- _ACTIVITY_: In the passage about online dating, how long did the writer wait before responding to the two men's facebook friend requests?

-------- GIVEN PASSAGE

The upshot is that on the first date, you've compounded the usual awkwardness with both parties pretending not to know things that they do know. (On my recent date, we both ultimately revealed that we had googled each other, which was actually kind of cute. But I'm certain there were also things we discussed that we pretended not to know about each other already.)
Further, the ability to access lots of information about a prospective's life gives you a narrow and skewed picture of him that necessarily excludes most of the things I believe are truly important to a relationship - worldview, chemistry, real-life communication. With so much out there, you are bound to find something less than ideal, whether it be pictures of him with scantily-clad women, pictures of his face from unflattering angles, grammatically incorrect twitter posts, or (ahem) a very TMI blog.
This is why I am applying the Rules principle of trying hard not to look, even online. When I lapse, I try even harder not to judge.
What you can find out about him is of course important, but more pertinent to the Rules is what he can find out about you. How can Rules girls achieve that critical mystery on the information superhighway? My dating experiment so far has yielded inconclusive results. On one hand, two men who seemed interested facebook friended me, and then poofed even though I waited 24 hours to respond to their friend requests! Now I'm "friends" with two people whose only real role in my life is to spurn me. On the other hand, three other men sent me messages (purportedly) because of my facebook activity - usually because I had RSVPed for events they were invited to. Two of them asked me out via facebook message, at least sort of.
The one indisputable conclusion is that what you put out in cyberspace does have an impact. Literally every single prospective I've had so far has interacted with me in some online capacity, the vast majority with facebook as their icebreaking medium of choice.
In its typical antiquated way, the Rules for Online Dating discusses privacy only in terms of safety.

----------------
-------- RAW DATA

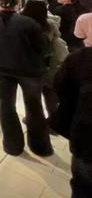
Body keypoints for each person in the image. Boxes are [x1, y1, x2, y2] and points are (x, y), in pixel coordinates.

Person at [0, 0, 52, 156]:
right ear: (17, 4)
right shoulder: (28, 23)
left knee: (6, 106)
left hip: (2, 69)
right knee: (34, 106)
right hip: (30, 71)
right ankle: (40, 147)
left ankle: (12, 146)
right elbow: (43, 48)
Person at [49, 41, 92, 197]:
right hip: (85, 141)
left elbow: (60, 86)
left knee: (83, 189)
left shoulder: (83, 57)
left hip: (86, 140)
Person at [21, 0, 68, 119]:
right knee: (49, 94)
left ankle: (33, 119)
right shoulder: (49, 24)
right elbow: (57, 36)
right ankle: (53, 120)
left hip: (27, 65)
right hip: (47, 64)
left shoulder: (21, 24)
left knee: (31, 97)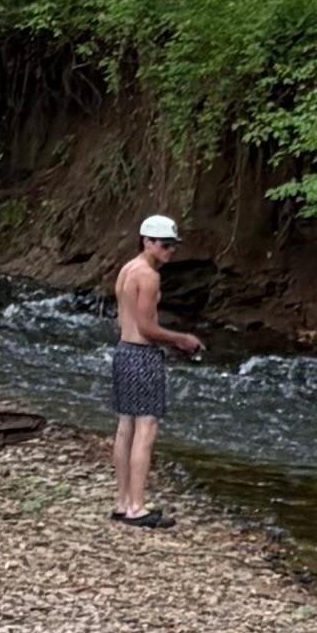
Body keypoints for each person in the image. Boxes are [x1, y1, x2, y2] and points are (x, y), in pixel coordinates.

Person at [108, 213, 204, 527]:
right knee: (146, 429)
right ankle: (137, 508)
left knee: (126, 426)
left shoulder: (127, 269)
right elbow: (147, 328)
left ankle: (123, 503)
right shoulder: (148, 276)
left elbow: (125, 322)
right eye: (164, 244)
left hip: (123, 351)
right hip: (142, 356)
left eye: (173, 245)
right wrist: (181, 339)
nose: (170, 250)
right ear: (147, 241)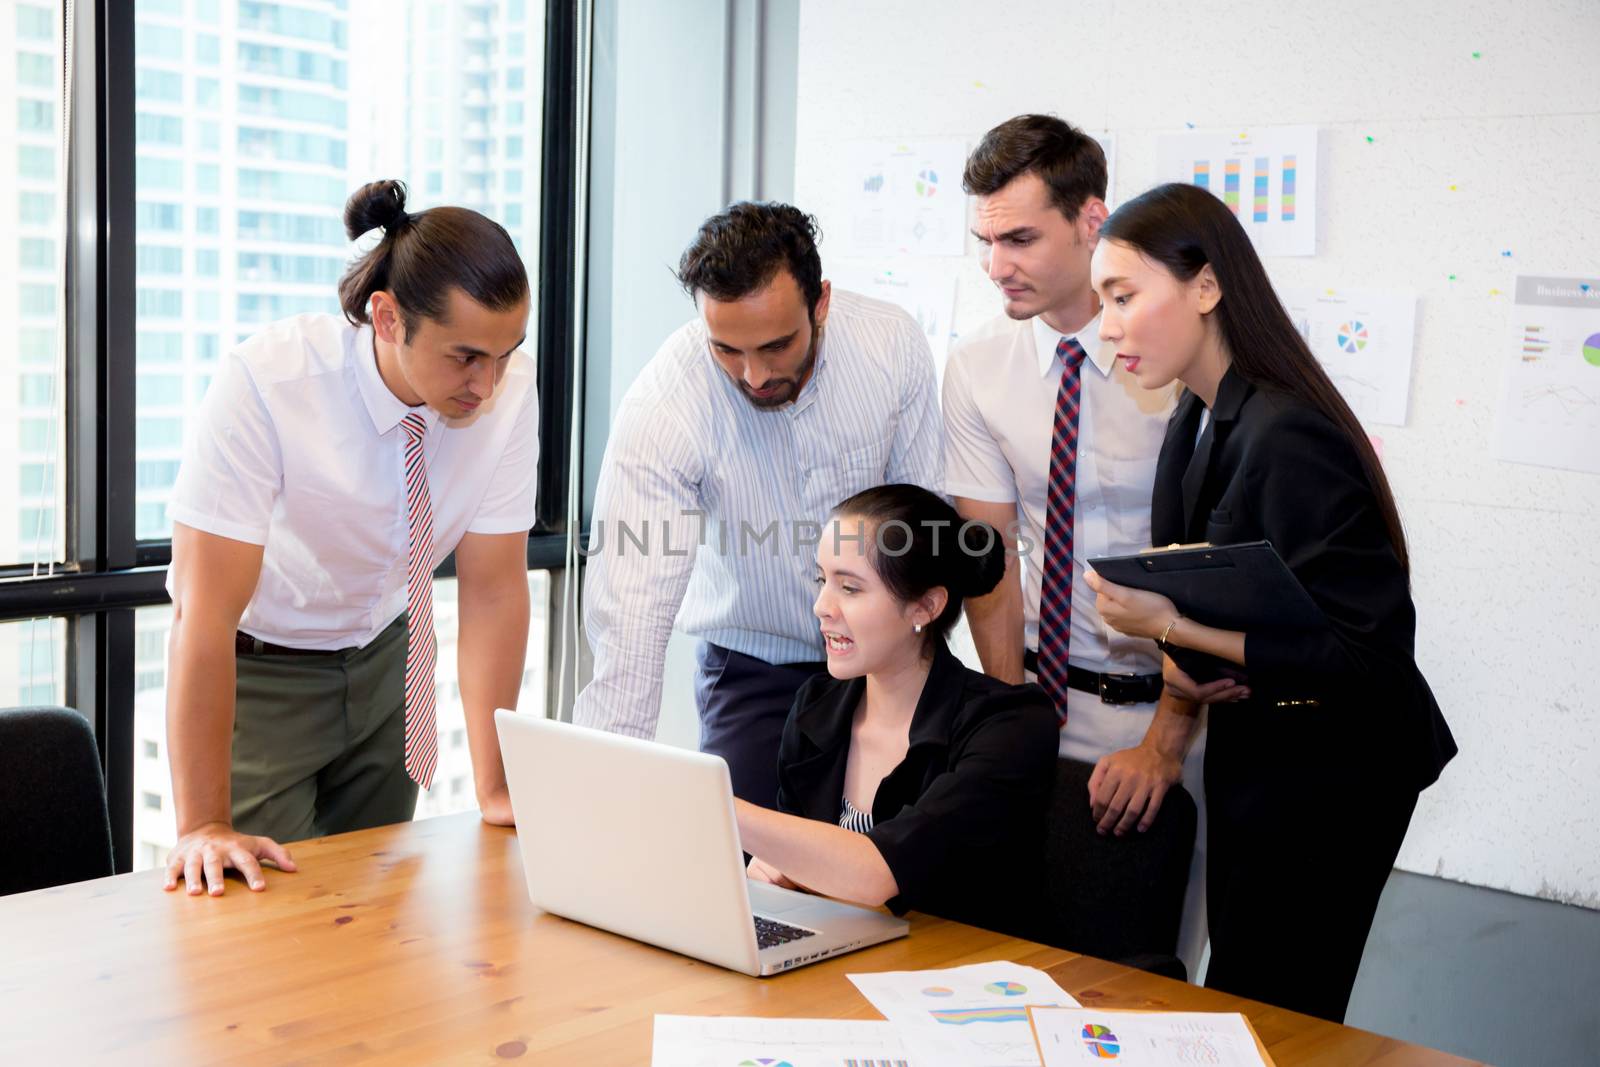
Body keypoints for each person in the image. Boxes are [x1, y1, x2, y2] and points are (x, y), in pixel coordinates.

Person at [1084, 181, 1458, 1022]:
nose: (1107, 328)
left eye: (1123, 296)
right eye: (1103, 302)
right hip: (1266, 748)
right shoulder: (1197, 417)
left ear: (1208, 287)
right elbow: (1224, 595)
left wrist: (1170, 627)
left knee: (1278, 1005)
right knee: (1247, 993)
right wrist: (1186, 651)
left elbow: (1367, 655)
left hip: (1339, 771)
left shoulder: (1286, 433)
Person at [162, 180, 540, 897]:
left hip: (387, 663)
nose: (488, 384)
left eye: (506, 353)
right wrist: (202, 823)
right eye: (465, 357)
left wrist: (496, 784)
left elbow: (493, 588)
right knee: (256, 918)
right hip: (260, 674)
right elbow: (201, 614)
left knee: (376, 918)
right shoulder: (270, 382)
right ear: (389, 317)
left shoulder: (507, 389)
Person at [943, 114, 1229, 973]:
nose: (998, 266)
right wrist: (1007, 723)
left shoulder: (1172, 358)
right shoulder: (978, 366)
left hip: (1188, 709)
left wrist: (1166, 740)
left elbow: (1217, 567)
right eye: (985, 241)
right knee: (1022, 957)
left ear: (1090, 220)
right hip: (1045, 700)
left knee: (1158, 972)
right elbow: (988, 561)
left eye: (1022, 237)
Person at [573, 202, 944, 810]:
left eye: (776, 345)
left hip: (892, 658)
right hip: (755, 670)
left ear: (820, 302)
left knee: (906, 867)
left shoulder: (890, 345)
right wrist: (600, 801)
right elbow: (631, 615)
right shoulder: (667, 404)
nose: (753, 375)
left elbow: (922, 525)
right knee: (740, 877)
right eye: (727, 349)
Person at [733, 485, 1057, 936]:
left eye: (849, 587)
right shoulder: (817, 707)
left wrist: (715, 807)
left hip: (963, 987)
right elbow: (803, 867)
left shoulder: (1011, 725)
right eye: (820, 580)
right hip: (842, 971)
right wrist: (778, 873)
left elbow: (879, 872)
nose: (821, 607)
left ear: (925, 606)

----------------

- _RESPONSE TO THIS EXERCISE_: 24 hours.